Toch menen sommige uitleggers Gods hand wel terug te zien in het Bijbelboek. De één ziet dit in het gunstige verloop van de gebeurtenissen. De ander ziet het verborgen in de grondtekst. Zo stelt Bullinger dat in Esther de naam van de HEERE vijf maal terug komt in de vorm van een acrostichon. Dit is een stijlfiguur waarbij iedere eerste letter van een woord samen een nieuw woord vormen (zoals bijv. de coupletten van het Wilhelmus).
Bullinger ziet de naam van de HEERE (JHWH) op de volgende plaatsen terug komen:
- Esther 1:20 Lett. "het en al de vrouwen zullen geven"

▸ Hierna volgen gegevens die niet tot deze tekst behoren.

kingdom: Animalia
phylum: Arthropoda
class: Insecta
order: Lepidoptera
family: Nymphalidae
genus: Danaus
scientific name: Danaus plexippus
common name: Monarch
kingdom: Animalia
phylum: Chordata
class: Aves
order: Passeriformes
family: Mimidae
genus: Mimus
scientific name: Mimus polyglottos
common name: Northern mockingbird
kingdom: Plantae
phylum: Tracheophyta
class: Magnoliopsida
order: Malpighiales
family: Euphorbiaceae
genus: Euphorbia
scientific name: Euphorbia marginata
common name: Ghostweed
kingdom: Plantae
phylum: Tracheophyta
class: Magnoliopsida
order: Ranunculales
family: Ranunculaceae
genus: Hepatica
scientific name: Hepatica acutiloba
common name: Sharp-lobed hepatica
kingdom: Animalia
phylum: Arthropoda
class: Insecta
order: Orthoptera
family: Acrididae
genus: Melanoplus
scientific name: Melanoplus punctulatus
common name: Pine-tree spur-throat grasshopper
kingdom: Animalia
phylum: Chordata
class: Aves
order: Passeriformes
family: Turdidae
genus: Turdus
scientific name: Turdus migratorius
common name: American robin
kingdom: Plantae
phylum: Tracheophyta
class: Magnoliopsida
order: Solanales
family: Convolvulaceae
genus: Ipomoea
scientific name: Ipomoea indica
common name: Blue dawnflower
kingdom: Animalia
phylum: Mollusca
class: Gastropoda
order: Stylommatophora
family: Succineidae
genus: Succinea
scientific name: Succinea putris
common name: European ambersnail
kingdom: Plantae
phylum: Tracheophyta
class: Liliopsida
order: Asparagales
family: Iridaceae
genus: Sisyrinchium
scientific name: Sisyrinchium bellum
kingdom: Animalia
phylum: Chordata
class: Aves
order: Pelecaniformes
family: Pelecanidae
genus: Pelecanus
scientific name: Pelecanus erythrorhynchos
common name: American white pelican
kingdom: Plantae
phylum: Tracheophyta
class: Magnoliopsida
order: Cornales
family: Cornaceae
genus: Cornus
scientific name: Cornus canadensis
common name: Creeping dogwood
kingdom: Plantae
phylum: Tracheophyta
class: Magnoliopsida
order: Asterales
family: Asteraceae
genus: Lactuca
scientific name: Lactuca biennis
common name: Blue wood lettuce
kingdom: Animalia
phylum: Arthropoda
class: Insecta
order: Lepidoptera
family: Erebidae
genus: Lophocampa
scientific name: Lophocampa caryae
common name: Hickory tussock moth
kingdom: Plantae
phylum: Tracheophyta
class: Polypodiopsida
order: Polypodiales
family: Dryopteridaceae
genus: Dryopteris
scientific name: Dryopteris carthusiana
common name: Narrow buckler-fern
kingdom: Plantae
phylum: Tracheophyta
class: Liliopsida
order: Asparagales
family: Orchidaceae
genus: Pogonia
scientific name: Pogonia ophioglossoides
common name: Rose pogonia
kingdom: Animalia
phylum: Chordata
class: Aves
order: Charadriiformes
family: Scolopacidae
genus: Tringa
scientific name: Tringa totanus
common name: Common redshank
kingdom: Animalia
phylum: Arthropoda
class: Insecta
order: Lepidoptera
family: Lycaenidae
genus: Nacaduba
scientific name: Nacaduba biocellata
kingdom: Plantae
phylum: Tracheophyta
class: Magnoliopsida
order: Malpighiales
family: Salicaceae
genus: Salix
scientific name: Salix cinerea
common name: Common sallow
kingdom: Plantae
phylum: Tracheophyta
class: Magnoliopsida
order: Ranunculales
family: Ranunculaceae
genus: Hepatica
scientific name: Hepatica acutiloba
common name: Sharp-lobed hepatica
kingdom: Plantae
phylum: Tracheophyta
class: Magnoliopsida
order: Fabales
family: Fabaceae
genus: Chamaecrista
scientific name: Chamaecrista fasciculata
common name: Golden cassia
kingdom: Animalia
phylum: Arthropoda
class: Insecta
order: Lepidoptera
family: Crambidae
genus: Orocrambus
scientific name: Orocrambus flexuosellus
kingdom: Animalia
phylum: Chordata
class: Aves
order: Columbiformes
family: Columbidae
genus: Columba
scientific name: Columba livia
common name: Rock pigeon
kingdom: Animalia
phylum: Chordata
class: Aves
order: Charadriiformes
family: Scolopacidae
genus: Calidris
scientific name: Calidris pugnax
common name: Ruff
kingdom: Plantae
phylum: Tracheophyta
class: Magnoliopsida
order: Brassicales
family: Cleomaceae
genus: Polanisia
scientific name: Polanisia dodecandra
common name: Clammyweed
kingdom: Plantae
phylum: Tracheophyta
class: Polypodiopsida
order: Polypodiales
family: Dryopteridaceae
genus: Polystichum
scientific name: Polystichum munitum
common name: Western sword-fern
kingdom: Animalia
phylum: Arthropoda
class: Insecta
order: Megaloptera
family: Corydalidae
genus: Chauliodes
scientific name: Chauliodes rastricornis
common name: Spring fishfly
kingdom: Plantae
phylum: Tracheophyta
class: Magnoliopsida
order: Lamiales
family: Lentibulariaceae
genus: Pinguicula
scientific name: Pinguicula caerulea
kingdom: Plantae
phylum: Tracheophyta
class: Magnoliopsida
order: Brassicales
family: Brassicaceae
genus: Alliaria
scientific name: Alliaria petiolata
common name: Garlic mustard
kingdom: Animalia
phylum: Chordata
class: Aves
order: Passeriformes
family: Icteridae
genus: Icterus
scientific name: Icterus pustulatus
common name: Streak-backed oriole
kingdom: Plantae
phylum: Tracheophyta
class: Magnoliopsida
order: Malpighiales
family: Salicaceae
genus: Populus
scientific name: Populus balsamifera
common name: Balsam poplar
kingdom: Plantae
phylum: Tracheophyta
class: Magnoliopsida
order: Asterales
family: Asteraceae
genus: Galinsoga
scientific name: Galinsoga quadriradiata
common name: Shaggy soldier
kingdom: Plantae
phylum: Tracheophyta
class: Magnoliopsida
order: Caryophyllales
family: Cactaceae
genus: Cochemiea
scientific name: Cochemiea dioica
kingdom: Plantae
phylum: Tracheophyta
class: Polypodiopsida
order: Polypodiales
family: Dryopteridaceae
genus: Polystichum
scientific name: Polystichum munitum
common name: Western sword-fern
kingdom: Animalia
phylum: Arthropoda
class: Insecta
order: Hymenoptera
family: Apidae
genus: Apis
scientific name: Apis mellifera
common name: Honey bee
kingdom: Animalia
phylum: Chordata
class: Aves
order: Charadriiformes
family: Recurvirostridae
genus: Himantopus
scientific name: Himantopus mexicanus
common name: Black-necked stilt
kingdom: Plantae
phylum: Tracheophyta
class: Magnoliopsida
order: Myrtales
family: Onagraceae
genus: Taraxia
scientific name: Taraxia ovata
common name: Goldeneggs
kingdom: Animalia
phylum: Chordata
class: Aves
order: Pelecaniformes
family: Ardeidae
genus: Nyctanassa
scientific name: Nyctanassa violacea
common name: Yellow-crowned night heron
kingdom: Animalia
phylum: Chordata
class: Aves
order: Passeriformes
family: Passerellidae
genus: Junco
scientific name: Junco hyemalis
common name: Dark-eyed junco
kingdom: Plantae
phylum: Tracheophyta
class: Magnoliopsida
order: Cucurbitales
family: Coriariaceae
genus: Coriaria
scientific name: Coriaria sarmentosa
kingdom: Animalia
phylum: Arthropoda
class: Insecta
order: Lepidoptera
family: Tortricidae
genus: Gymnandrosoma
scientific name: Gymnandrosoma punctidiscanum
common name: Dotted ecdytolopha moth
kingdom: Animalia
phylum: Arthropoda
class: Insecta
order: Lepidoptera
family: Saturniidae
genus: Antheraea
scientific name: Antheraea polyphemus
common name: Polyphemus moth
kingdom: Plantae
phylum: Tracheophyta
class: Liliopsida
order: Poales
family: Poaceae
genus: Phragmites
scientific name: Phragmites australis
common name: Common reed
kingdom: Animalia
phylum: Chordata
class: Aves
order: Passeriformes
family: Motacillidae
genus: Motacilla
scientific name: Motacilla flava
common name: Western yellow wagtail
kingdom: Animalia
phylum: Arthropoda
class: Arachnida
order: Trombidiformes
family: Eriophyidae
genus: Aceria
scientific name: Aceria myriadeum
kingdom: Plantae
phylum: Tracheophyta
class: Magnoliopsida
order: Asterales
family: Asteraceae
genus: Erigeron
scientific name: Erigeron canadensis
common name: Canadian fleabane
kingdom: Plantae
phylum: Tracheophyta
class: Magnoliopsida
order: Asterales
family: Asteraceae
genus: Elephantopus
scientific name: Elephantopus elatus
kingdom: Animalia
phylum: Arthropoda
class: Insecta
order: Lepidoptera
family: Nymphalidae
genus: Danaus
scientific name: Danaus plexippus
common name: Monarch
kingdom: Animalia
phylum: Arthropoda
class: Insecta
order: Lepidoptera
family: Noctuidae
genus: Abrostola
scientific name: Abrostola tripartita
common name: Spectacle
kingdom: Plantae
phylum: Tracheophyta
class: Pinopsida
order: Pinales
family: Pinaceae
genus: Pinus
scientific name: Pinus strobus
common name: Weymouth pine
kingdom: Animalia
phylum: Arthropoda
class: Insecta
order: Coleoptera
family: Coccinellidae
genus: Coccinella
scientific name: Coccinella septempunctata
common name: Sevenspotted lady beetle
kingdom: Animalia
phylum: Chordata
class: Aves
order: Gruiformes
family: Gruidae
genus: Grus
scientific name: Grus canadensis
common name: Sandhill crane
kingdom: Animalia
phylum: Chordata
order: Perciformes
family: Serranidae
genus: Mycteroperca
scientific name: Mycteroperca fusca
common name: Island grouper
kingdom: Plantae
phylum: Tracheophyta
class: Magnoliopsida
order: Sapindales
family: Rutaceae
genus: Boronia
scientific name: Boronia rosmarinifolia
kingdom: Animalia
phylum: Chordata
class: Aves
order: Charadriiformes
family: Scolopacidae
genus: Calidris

De eerste letter van ieder woord, van achteren naar voren gelezen vormt in het Hebreeuws de naam JHWH. - Esther 5:4 Lett. "laat komen de koning en Haman deze dag"
De eerste letter van ieder woord, van voren naar achteren gelezen vormt de naam JHWH. - Esther 5:13 Lett. "dit baat mij niets"
De laatste letter van ieder woord, van achteren naar voren gelezen vormt in het Hebreeuws de naam JHWH. - Esther 7:7 Lett. "het kwaad was besloten tegen hem"
De laatste letter van ieder woord, van voren naar achteren gelezen vormt de naam JHWH. - Esther 7:5 Lett. "(wie is) hij, deze (man) en waar (is) deze (man)"
De eerste letter van ieder woord, van voren naar achteren gelezen vormt de letters EHIH, wat "Ik zal zijn" betekent.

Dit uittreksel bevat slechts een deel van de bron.